As September approaches, we do well to ask ourselves how we are living in the midst of the Fall. The question is less about the season and more a way to take stock of how we’re doing in a time when we’ve had to let go of so much, adapt to new realities, and face hard truths. And because we all have people in our lives who look to us for guidance and hope, we need to ask ourselves what they are learning from our example.
In these waning summer days, I’ve been taking stock of how I’ve lived in the last six months. It’s a humbling exercise at any time, but especially so when the world’s turned upside down. Suffice it to say that there’s been plenty to grieve and confess; and much for which to give thanks. God has been merciful to me and kind, and many people have been the source of joy and inspiration. In the midst of suffering, sin and loss, I’m in awe of the power of grace, forgiveness, and resilience–how much of a day is simply tending to the next thing that needs to be done.
Casting my gaze toward the future, I feel called, yet again, to recommit to core values and practices to help keep my focus on Jesus and His Way of Love. Should you hear a similar call, we can begin again together, with a daily practice of prayer and Scripture reading, a weekly commitment to worship, and then paying attention to the specific ways, each day, that we might be a blessing to others and to go where love is needed–and then, because we are mortal, to rest. These are the Jesus-focused practices of the Way of Love. They are tried and true; they serve us in both good and desperately hard times. Love is never out of season.
When speaking of love, definitions matter. I grew up with a father who defined love by how he felt inside, with little capacity to demonstrate love in ways that a child could understand. Thus I learned early in my life that the feeling of love means little if it isn’t expressed in such ways that others know they are loved. As Jesus taught and lived, we see how love is a sustained practice of self giving–even, at times, of self sacrifice.

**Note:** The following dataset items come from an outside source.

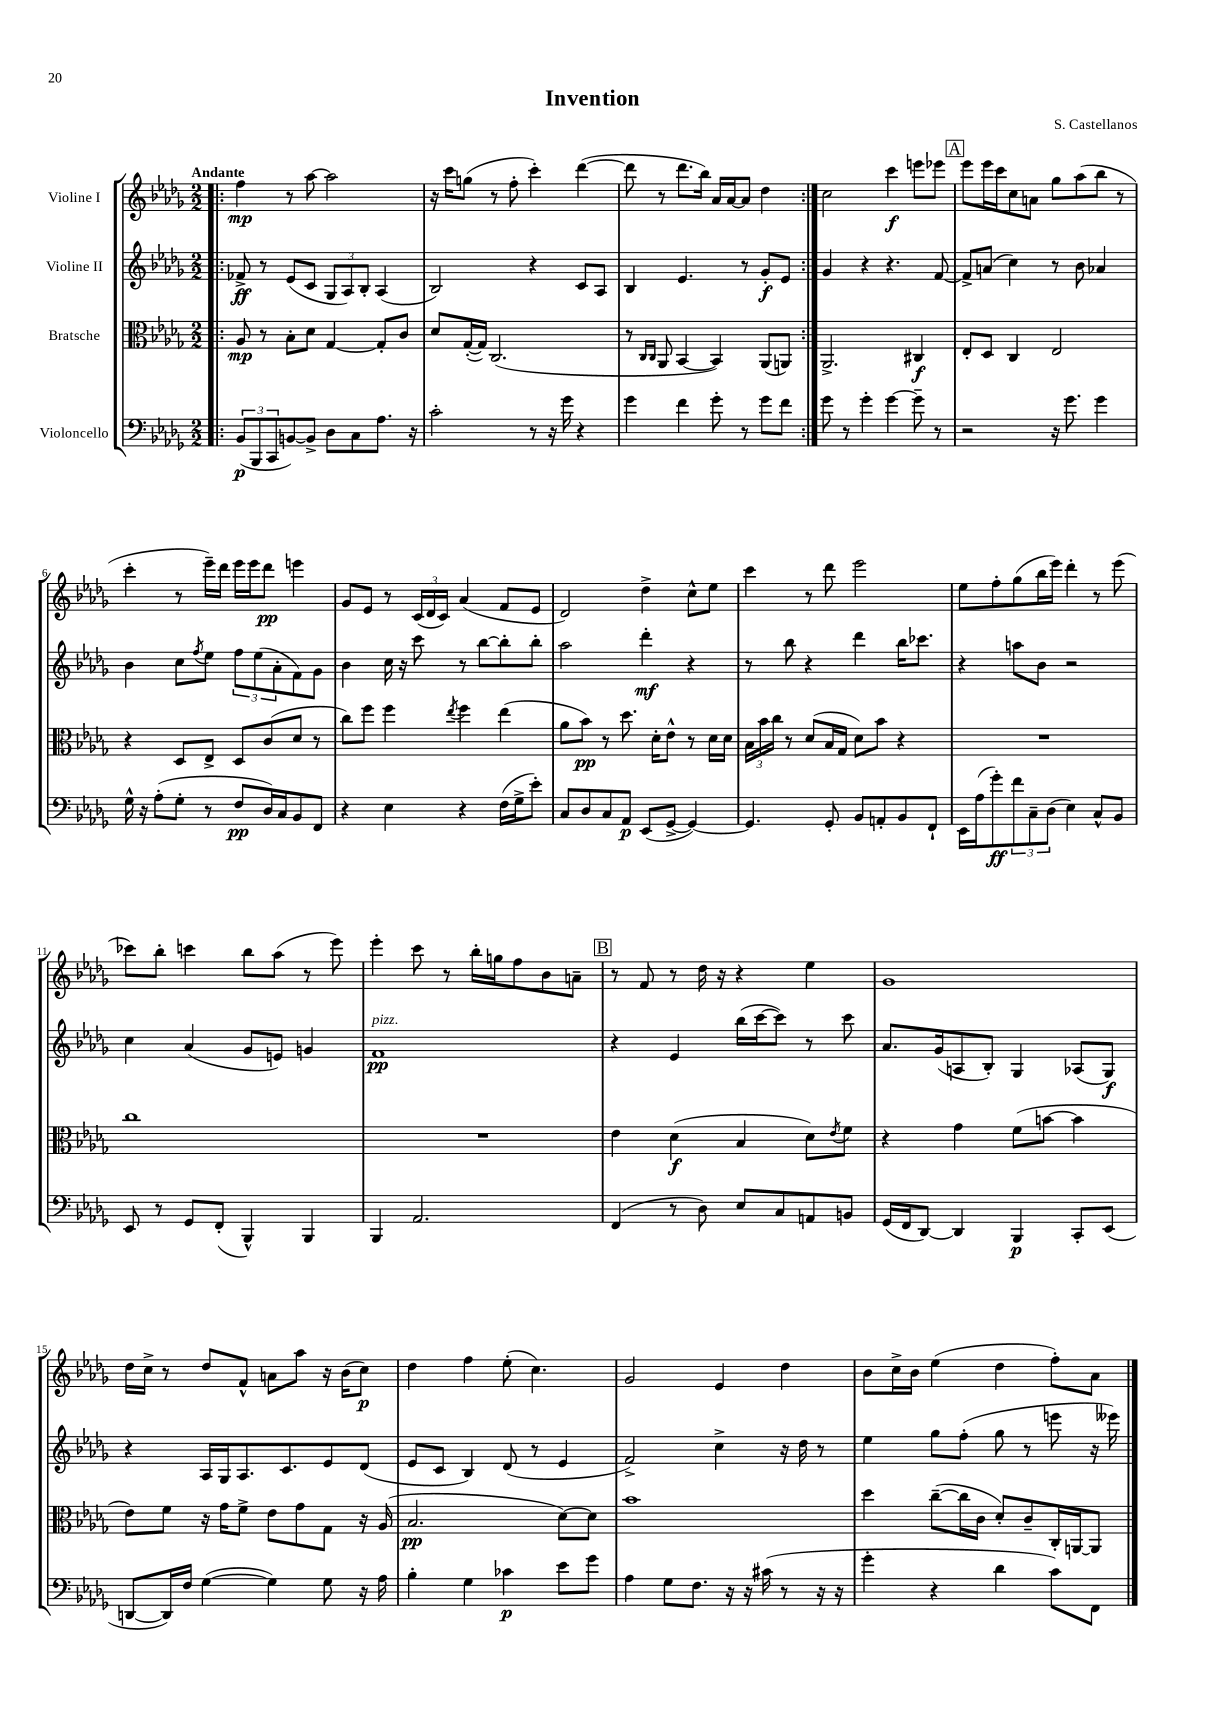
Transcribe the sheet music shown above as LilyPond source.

\header { title = "Invention" composer = "S. Castellanos" }
<<
\new StaffGroup <<
\new Staff = "s0" \with { instrumentName = "Violine I" } {
    \clef treble \key des \major \numericTimeSignature \time 2/2 \tempo "Andante"
    \repeat volta 2 { \bar ".|:" f''4\mp r8 aes''8~ aes''2 |
    r16 c'''16 g''8( r8 f''8-. c'''4-.) des'''4~( |
    des'''8 r8 des'''8. bes''16) aes'16 aes'16~ aes'8 des''4 | }
    c''2 c'''4\f e'''8 ees'''8 |
    \mark \markup { \box "A" } ees'''8 ees'''16 c'''16 c''8 a'8 ges''8 aes''8( bes''8 r8 |
    c'''4-. r8 ees'''16--) des'''16 ees'''16 ees'''16 des'''8\pp e'''4 |
    ges'8 ees'8 r8 \tuplet 3/2 { c'16( des'16 c'16) } aes'4( f'8 ees'8 |
    des'2) des''4-> c''8-^ ees''8 |
    c'''4 r8 des'''8 ees'''2 |
    ees''8 f''8-. ges''8( bes''16 ees'''16) des'''4-. r8 ees'''8( |
    ces'''8) bes''8-. c'''4 bes''8 aes''8( r8 ees'''8) |
    ees'''4-. c'''8 r8 bes''16-. g''16 f''8 bes'8 a'8-- |
    \mark \markup { \box "B" } r8 f'8 r8 des''16 r16 r4 ees''4 |
    ges'1 |
    des''16 c''16-> r8 des''8 f'8-^ a'8 aes''8 r16 bes'16( c''8\p) |
    des''4 f''4 ees''8-.( c''4.) |
    ges'2 ees'4 des''4 |
    bes'8 c''16-> bes'16 ees''4( des''4 f''8-.) aes'8 \bar "|." |
}
\new Staff = "s1" \with { instrumentName = "Violine II" } {
    \clef treble \key des \major \numericTimeSignature \time 2/2
    \repeat volta 2 { \bar ".|:" fes'8->\ff r8 ees'8( c'8 \tuplet 3/2 { ges8 aes8) bes8-. } aes4( |
    bes2) r4 c'8 aes8 |
    bes4 ees'4. r8 ges'8-.\f ees'8 | }
    ges'4 r4 r4. f'8~ |
    \mark \markup { \box "A" } f'8-> a'8( c''4) r8 bes'8 aes'4 |
    bes'4 c''8 \acciaccatura { f''8 } ees''8 \tuplet 3/2 { f''8 ees''8( aes'8-. } f'8) ges'8 |
    bes'4 c''16 r16 c'''8 r8 bes''8~ bes''8-. bes''8-. |
    aes''2 des'''4-.\mf r4 |
    r8 bes''8 r4 des'''4 bes''16 ces'''8. |
    r4 a''8 bes'8 r2 |
    c''4 aes'4( ges'8 e'8) g'4 |
    f'1\pp^\markup { \italic "pizz." } |
    \mark \markup { \box "B" } r4 ees'4 bes''16( c'''16~ c'''8) r8 c'''8 |
    aes'8. ges'16( a8 bes8-.) ges4 aes8( ges8\f) |
    r4 aes16 ges16 aes8. c'8. ees'8 des'8( |
    ees'8 c'8 bes4) des'8( r8 ees'4 |
    f'2->) c''4-> r16 des''16 r8 |
    ees''4 ges''8 f''8-.( ges''8 r8 e'''8 r16 eeses'''16) \bar "|." |
}
\new Staff = "s2" \with { instrumentName = "Bratsche" } {
    \clef alto \key des \major \numericTimeSignature \time 2/2
    \repeat volta 2 { \bar ".|:" aes8\mp r8 bes8-. des'8 ges4~ ges8-. c'8 |
    des'8 ges16~-.( ges16) c2.( |
    r8 \grace { c16 c16 } aes,8 bes,4~ bes,4) aes,8( a,8) | }
    aes,2.-> cis4\f |
    \mark \markup { \box "A" } ees8-. des8 c4 ees2 |
    r4 des8 ees8-> des8 c'8( des'8 r8 |
    c''8) f''8 f''4 \acciaccatura { ees''8 } f''4 ees''4( |
    aes'8 bes'8\pp) r8 des''8. des'16-. ees'8-^ r8 des'16 des'16 |
    \tuplet 3/2 { bes16 bes'16 c''16 } r8 des'8( bes16 ges16 des'8) bes'8 r4 |
    R1 |
    c''1 |
    R1 |
    \mark \markup { \box "B" } ees'4 des'4\f( bes4 des'8) \acciaccatura { ees'8 } f'8 |
    r4 ges'4 f'8( b'8~ b'4 |
    ees'8) f'8 r16 ges'16 f'8-> ees'8 ges'8 ges8 r16 aes16( |
    bes2.\pp des'8~) des'8 |
    bes'1 |
    des''4 c''8~--( c''16 c'16 des'8-.) c'8-- c16-. a,16~ a,8 \bar "|." |
}
\new Staff = "s3" \with { instrumentName = "Violoncello" } {
    \clef bass \key des \major \numericTimeSignature \time 2/2
    \repeat volta 2 { \bar ".|:" \tuplet 3/2 { bes,8\p( bes,,8 c,8 } b,8~) b,8-> des8 c8 aes8. r16 |
    c'2-. r8 r16 ges'16 r4 |
    ges'4 f'4 ges'8-. r8 ges'8 f'8 | }
    ges'8 r8 ges'4-. ges'4~ ges'8-- r8 |
    \mark \markup { \box "A" } r2 r16 ges'8. ges'4 |
    ges16-^ r16 aes8-.( ges8-. r8 f8\pp des16) c16 bes,8 f,8 |
    r4 ees4 r4 f16( ges16-> ees'8-.) |
    c8 des8 c8 aes,8\p ees,8( ges,8~-> ges,4~) |
    ges,4. ges,8-. bes,8 a,8-. bes,8 f,8-! |
    ees,16 aes16( ges'8-.\ff) \tuplet 3/2 { f'8 c8-- des8( } ees4) c8-^ bes,8 |
    ees,8 r8 ges,8 f,8-.( bes,,4-^) bes,,4 |
    bes,,4 aes,2. |
    \mark \markup { \box "B" } f,4( r8 des8) ees8 c8 a,8 b,8 |
    ges,16( f,16 des,8~) des,4 bes,,4\p c,8-. ees,8( |
    d,8~ d,16) f16 ges4~( ges4) ges8 r16 aes16 |
    bes4-. ges4 ces'4\p ees'8 ges'8 |
    aes4 ges8 f8. r16 r16 cis'16( r8 r16 r16 |
    ges'4-. r4 des'4 c'8) f,8 \bar "|." |
}
>>
>>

Let love be genuine, St. Paul writes at the beginning of one of the most beautiful descriptions of what love looks like in action. If you join an Episcopal worship service this Sunday, you’ll hear what one commentator describes as an arpeggio of love:
Let love be genuine.
Hate what is evil; hold fast to what is good.

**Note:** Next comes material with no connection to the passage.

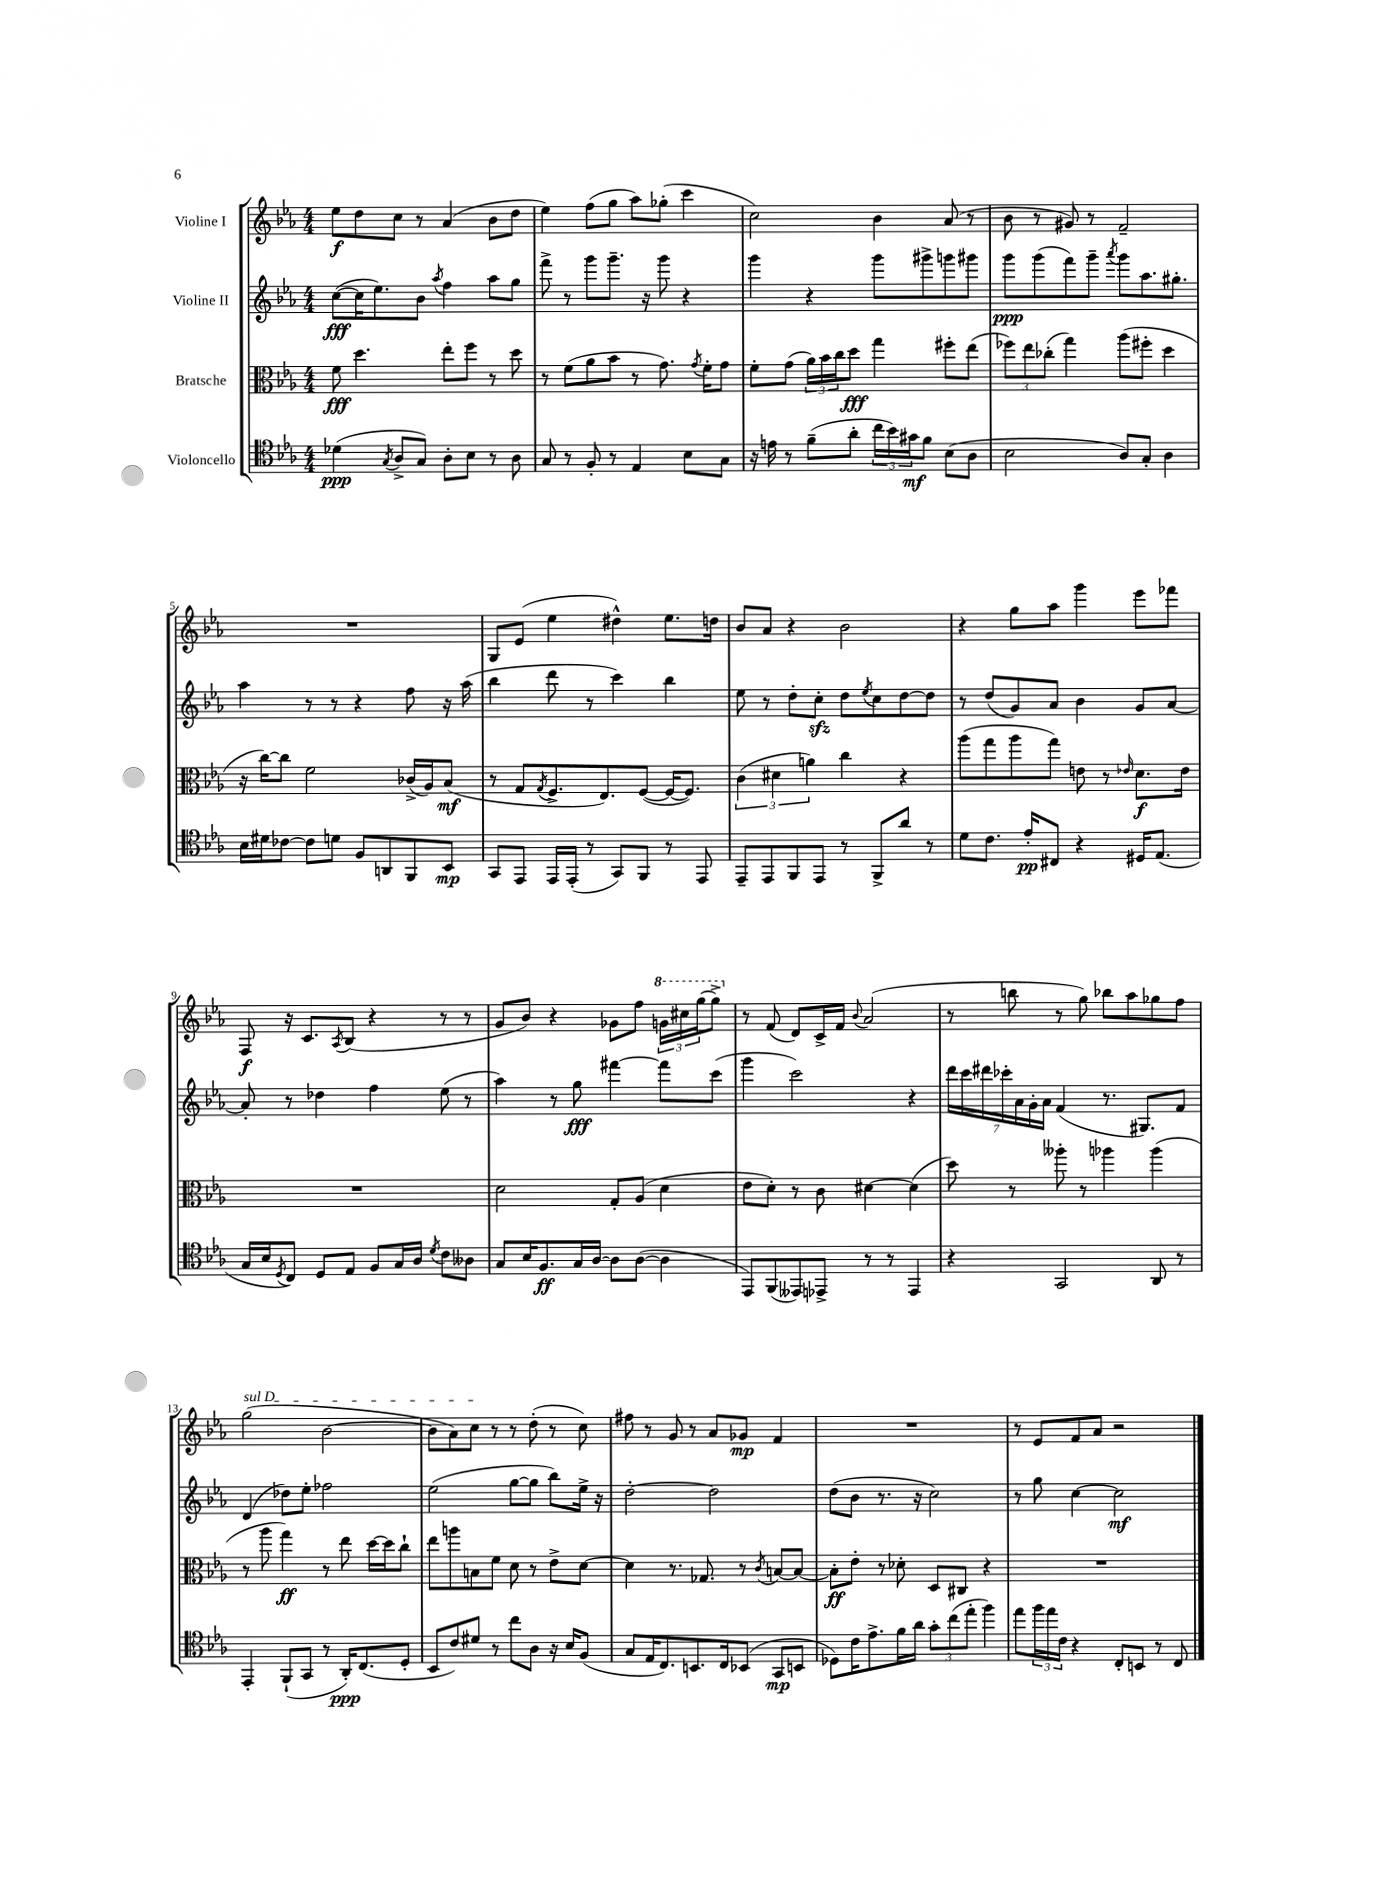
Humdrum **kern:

Love one another with mutual affection; outdo one another in showing honor.
Rejoice in hope, be patient in suffering, persevere in prayer.
Contribute to the needs of the saints; extend hospitality to strangers.
Bless those who persecute you; bless and do not curse them.
Rejoice with those who rejoice; weep with those who weep.
Live in harmony with one another; do not be haughty, but associate with the lowly.
Do not claim to be wiser than you are.
Do not pay anyone evil for evil, but take thought for what is noble in the sight of all.
Do not be overcome by evil, but overcome evil with good.
These are words worth committing to memory, so that we always have in mind what love in action looks like. Remember that this is how Jesus loves us all, unconditionally and completely. He needs those of us who follow him to live in such a way that others know what love looks like. It’s much harder than simply feeling love, but it is the kind of love that can see us through the hardest times. In the midst of the Fall, love is how we rise, and begin again.
In my sermon this Sunday at Washington National Cathedral, I’ll reflect in greater depth on the practices of love–how to receive and share the love of God revealed to us in Jesus.